- ACTIVITIES
- a) Transcribe the part of the passage on suffering starting at "Take serious note" and ending at "of His kingdom.".
- b) Answer these questions using the passage on suffering:
(i) What does the passage say our suffering has nothing to do with?
(ii) Instead of immunity from adversity, what are we promised?
(iii) What does the passage say verse 5 does not mean?

- TEXT SHOWN
━━━━

Our suffering has nothing to do with salvation, but it helps prepare us for our eternal state. Maybe when we get to glory and look back on our lives we’ll wish we’d had a little bit more disciplining than we got.

How we accept suffering indicates to the world that we have faith and comfort in the fact that we are going to heaven when we die.

We're not promised immunity from adversity, but we are promised that God will give us the grace to bear it. We can rest assured that He knows all about it and that the end result will be blessing. God can give us the strength we need for every trial.

Verses 5-9: "Which is a manifest token of the righteous judgment of God, that ye may be counted worthy of the kingdom of God, for which ye also suffer: 6: Seeing it is a righteous thing with God to recompense tribulation to them that trouble you; 7: And to you who are troubled rest with us, when the Lord Jesus shall be revealed from heaven with his mighty angels, 8: In flaming fire taking vengeance on them that know not God, and that obey not the gospel of our Lord Jesus Christ: 9: Who shall be punished with everlasting destruction from the presence of the Lord, and from the glory of his power;"

Take serious note of this, verse 5 does not mean that we gain entrance to the kingdom of God by our sufferings. Those sufferings only prove our faith in God as genuine when we endure persecution and affliction for Christ's sake without complaining.

Two things seem to be involved in the statement in verse five. God is being just and honest when He judges and punishes those who are actually His enemies. The second thing is this; by willingly suffering for His sake, the Believer proves to be a worthy member of His kingdom.

━━━━

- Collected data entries
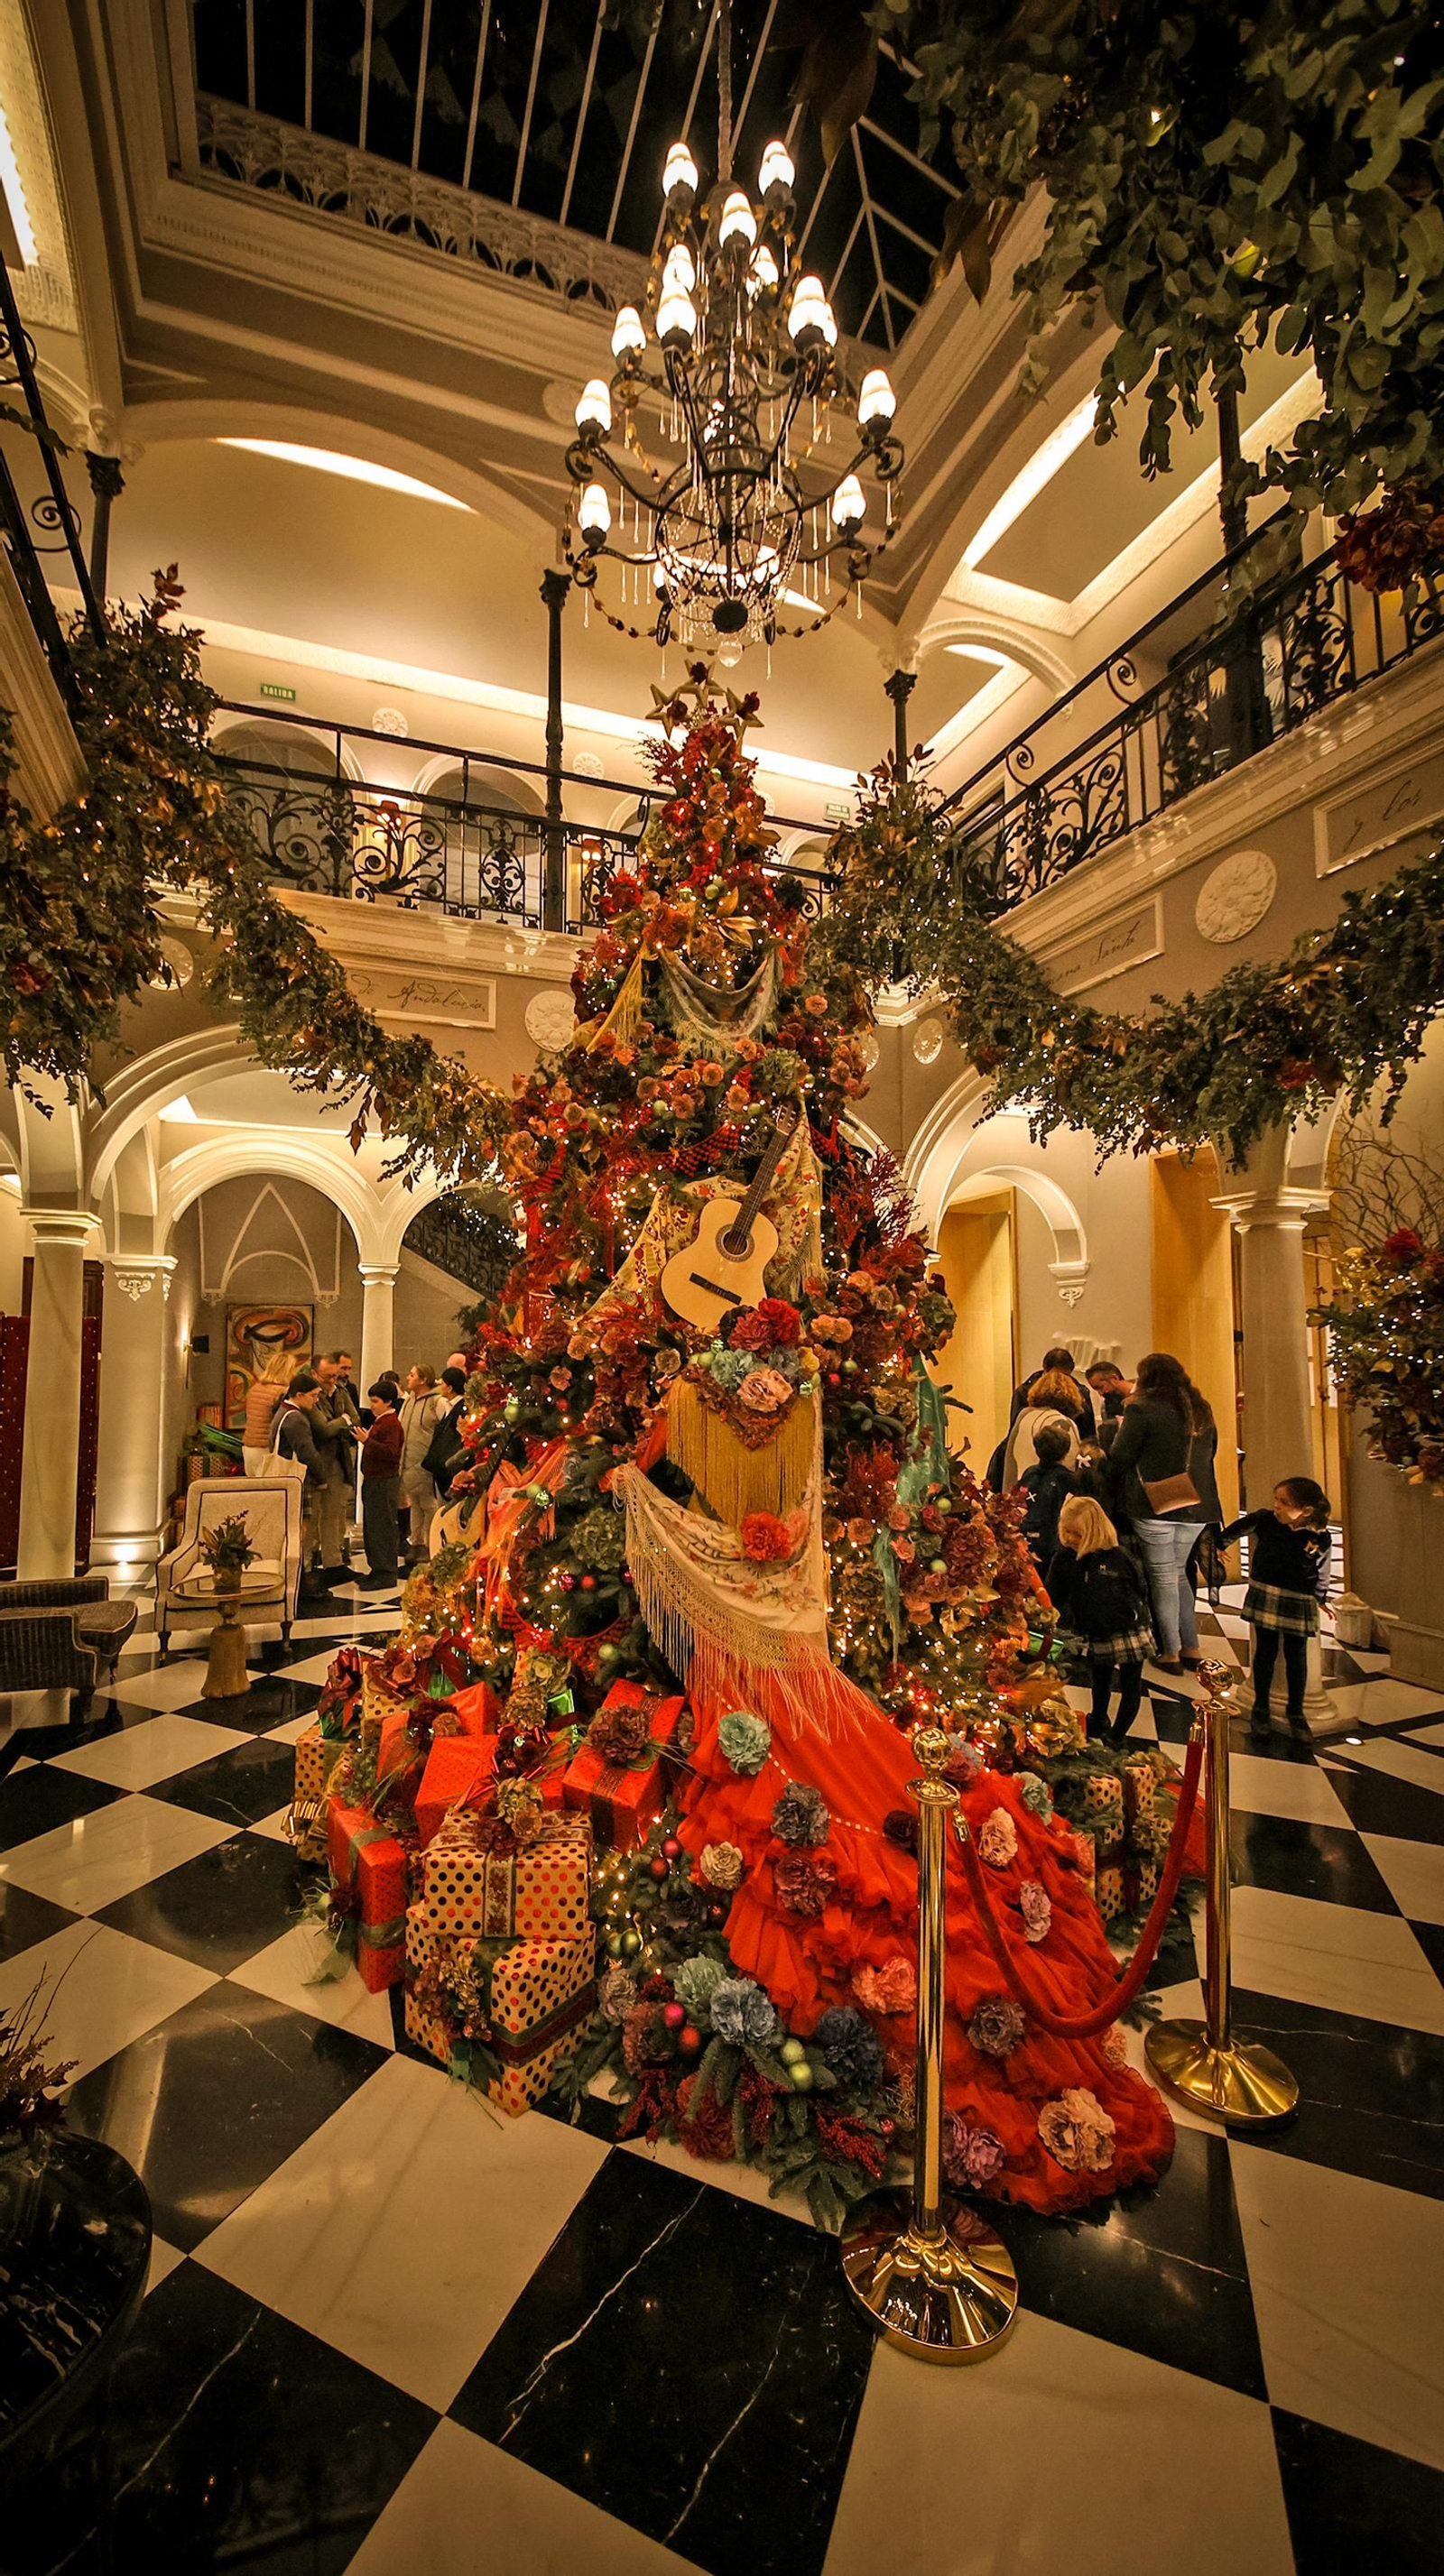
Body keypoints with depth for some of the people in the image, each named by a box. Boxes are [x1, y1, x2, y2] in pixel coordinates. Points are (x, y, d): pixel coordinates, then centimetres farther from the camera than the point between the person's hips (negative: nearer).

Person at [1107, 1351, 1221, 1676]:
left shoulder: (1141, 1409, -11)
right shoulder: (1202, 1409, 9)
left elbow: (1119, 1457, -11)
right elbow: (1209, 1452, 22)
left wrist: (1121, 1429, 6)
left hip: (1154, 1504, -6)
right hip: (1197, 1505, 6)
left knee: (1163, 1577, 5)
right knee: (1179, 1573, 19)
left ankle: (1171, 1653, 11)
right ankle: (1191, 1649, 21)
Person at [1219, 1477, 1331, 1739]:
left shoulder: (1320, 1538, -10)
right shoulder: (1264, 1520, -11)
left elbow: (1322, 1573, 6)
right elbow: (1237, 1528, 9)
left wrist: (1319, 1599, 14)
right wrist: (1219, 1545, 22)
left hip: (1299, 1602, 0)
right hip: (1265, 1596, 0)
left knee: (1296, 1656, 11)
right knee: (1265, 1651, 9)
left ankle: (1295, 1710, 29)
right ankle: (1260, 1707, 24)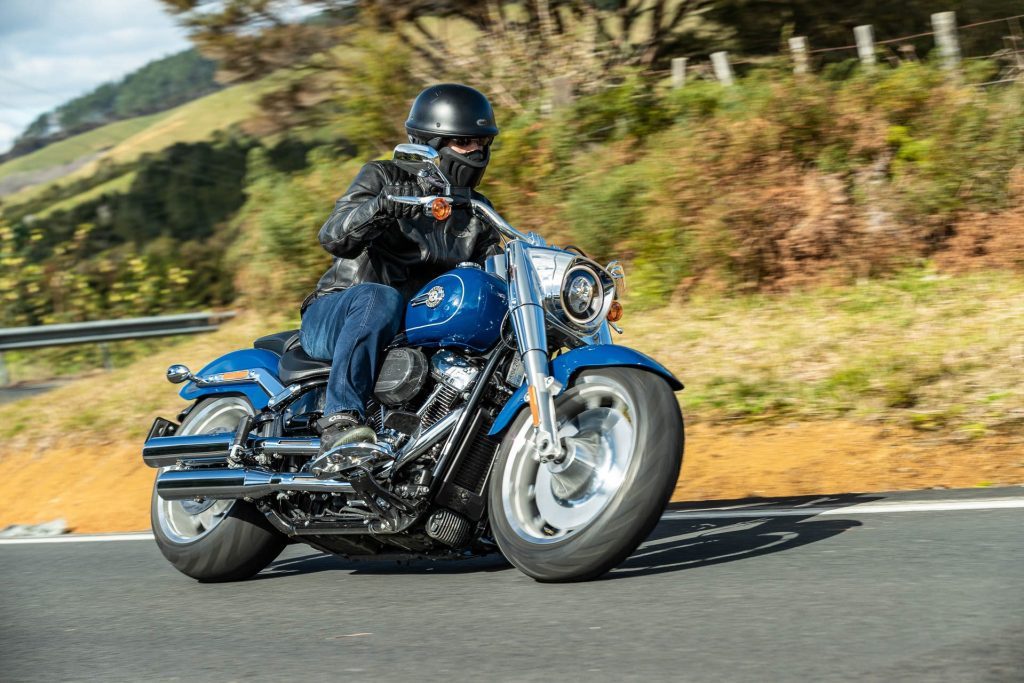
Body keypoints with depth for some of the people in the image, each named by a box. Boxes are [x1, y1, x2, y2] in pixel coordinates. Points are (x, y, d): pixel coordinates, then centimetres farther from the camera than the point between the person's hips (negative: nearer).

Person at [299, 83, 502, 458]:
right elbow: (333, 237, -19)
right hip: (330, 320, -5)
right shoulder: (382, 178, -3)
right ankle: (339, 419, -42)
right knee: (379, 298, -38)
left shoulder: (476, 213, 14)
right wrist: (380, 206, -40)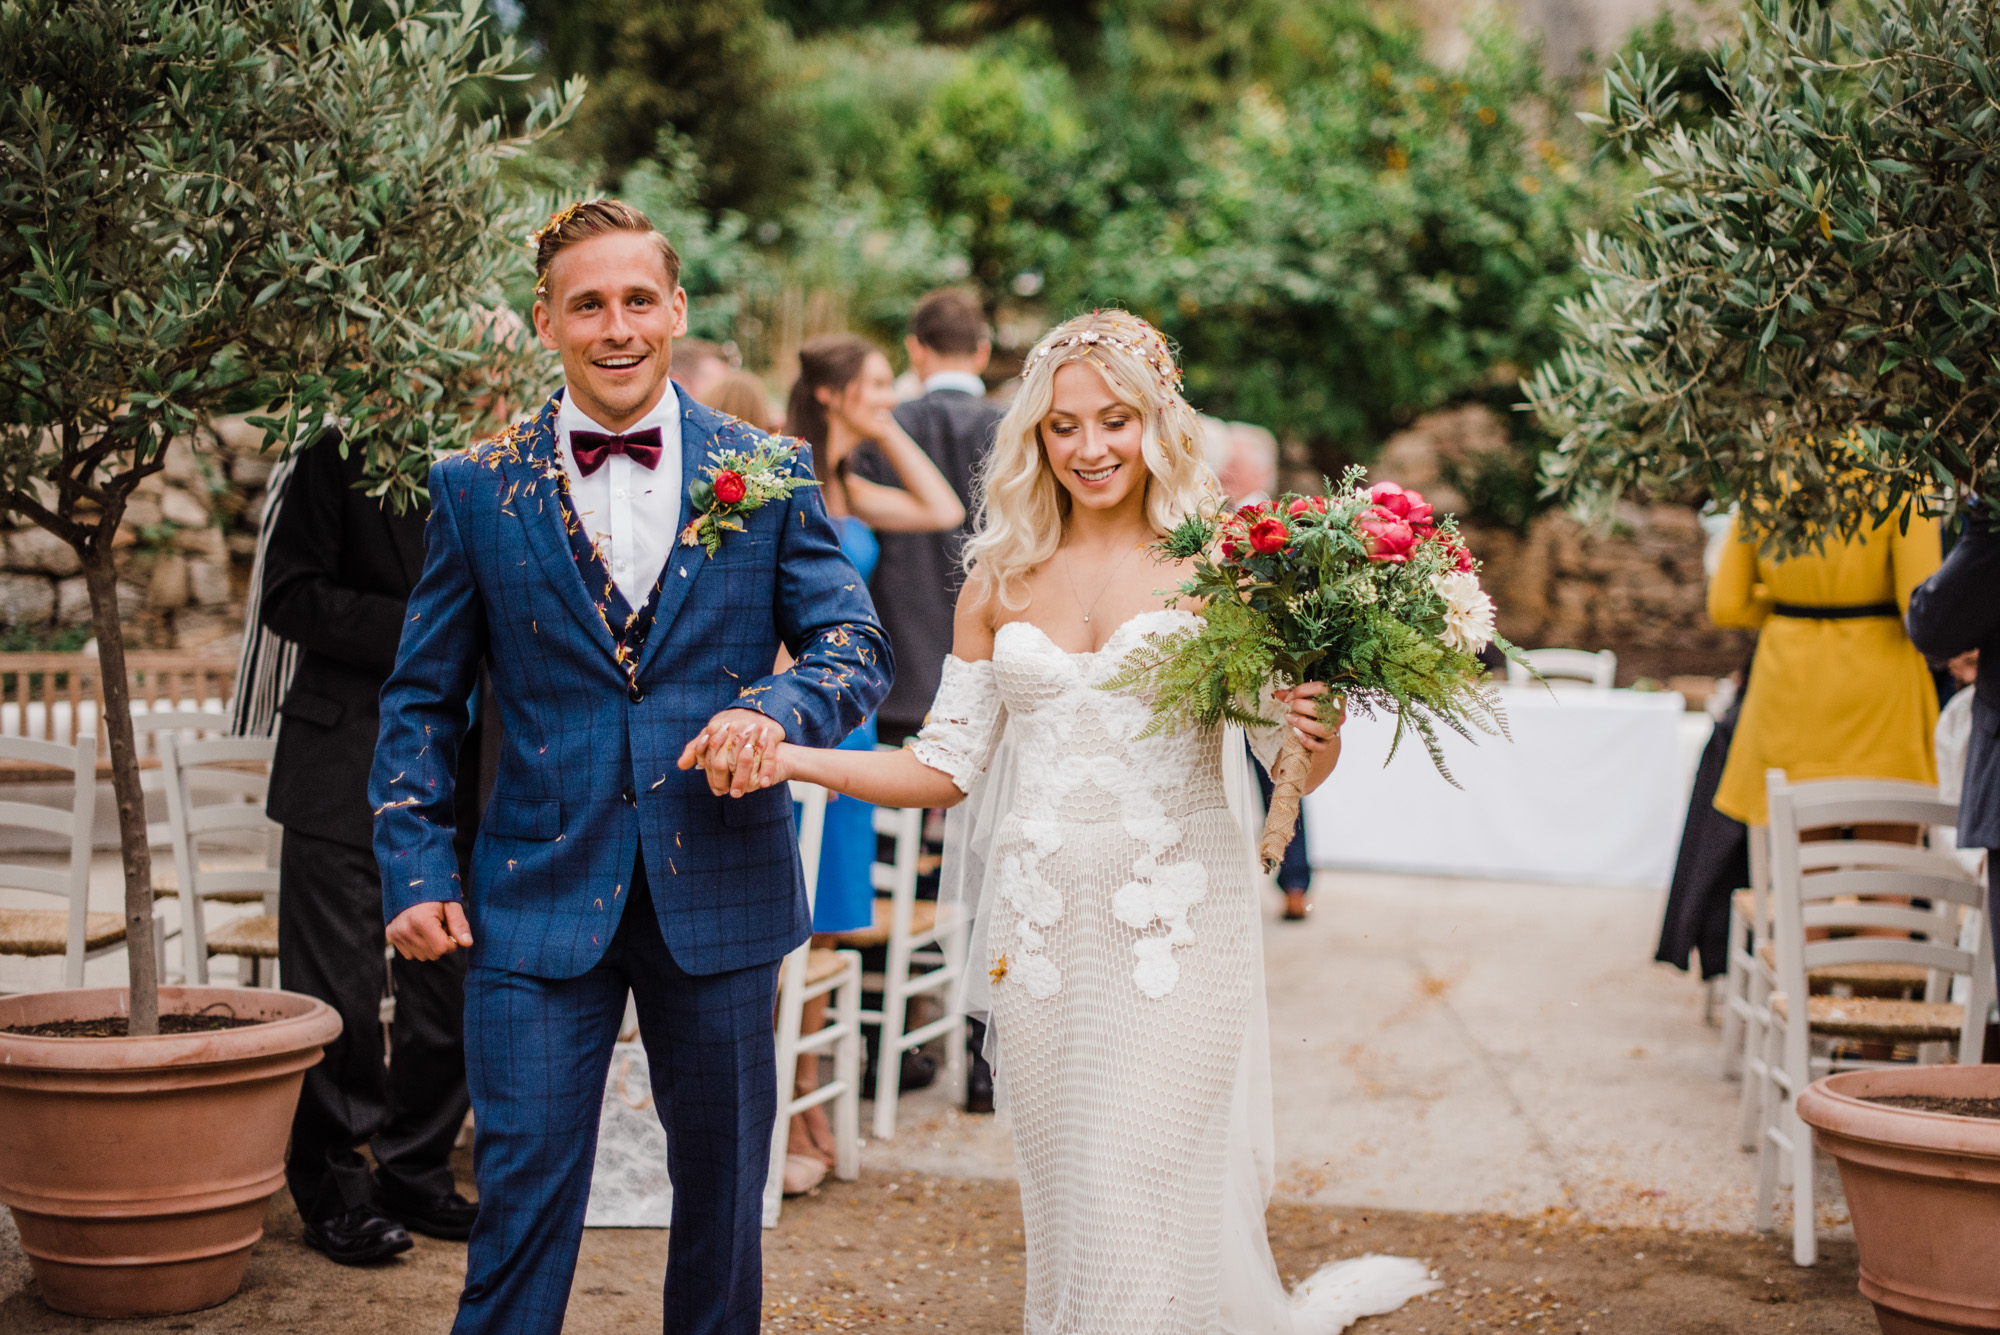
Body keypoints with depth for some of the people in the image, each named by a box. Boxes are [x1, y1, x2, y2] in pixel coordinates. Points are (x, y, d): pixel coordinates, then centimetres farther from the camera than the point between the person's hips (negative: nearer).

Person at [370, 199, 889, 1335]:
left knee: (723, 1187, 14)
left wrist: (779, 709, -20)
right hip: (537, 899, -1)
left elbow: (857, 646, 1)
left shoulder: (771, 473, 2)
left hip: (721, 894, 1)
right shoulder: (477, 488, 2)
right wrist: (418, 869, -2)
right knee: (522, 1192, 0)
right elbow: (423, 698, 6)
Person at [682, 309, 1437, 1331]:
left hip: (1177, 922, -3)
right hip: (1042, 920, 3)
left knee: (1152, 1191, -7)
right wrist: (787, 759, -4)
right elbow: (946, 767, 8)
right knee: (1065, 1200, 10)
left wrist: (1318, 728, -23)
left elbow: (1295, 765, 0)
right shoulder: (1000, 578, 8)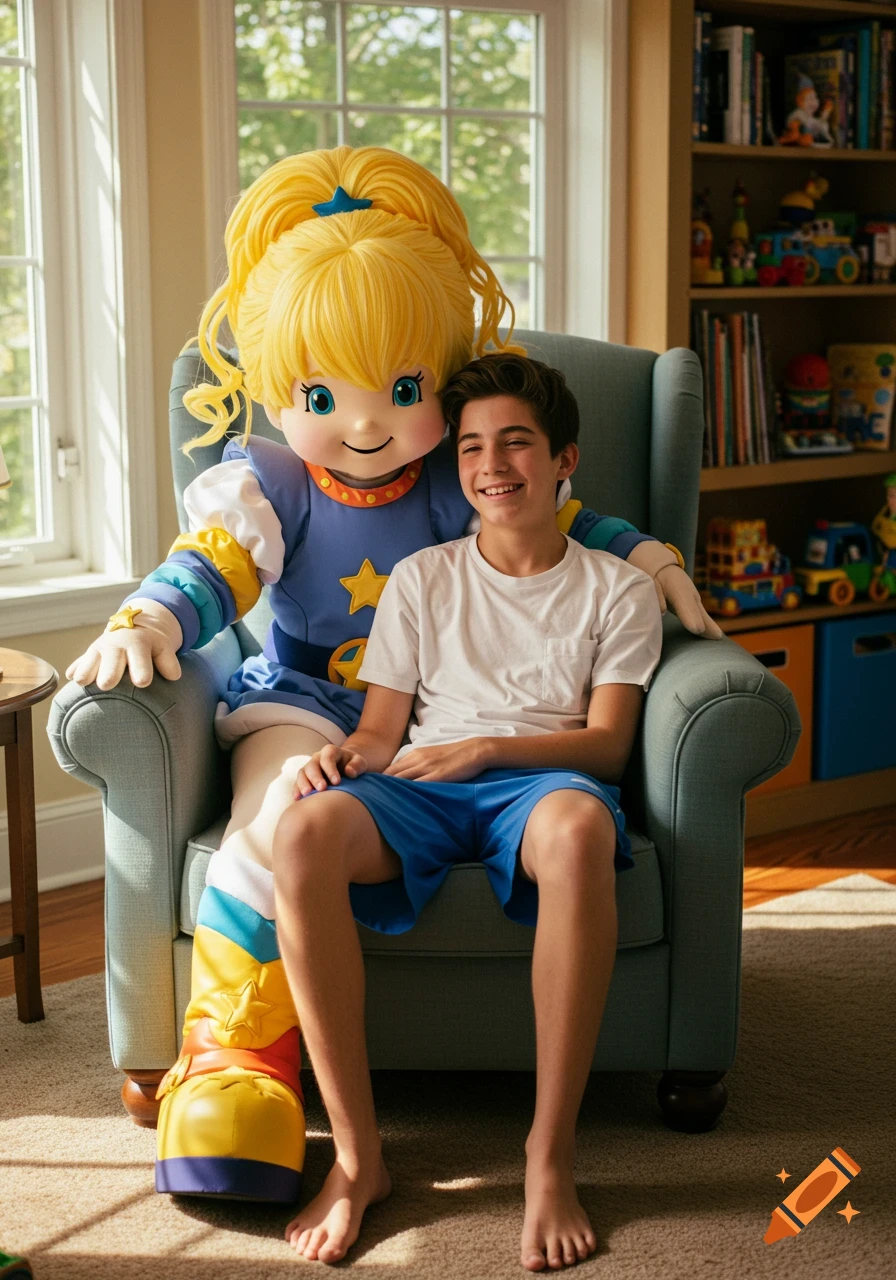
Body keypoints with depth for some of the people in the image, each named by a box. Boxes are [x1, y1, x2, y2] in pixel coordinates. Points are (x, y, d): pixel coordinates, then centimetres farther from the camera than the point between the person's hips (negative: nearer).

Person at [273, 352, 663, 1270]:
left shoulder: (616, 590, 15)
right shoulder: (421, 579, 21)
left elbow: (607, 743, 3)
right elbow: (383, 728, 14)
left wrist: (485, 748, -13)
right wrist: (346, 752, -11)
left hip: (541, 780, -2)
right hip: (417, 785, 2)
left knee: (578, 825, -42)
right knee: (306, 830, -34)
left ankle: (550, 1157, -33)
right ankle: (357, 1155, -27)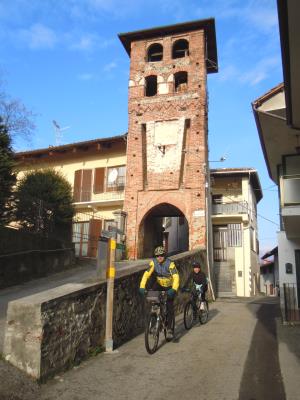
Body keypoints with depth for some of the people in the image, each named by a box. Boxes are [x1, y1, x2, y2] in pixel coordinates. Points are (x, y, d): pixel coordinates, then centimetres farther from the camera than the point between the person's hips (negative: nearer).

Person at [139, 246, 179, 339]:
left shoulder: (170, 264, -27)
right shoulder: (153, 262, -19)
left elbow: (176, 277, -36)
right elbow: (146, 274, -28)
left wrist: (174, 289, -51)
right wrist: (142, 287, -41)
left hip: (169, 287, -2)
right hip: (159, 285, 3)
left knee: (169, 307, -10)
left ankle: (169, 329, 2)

━━━━

- SOLVED PROBLEMS
- a)
Take serious note of this, verse 5 does not mean that we gain entrance to the kingdom of God by our sufferings. Those sufferings only prove our faith in God as genuine when we endure persecution and affliction for Christ's sake without complaining.

Two things seem to be involved in the statement in verse five. God is being just and honest when He judges and punishes those who are actually His enemies. The second thing is this; by willingly suffering for His sake, the Believer proves to be a worthy member of His kingdom.

- b)
(i) Salvation.
(ii) That God will give us the grace to bear it.
(iii) That we gain entrance to the kingdom of God by our sufferings.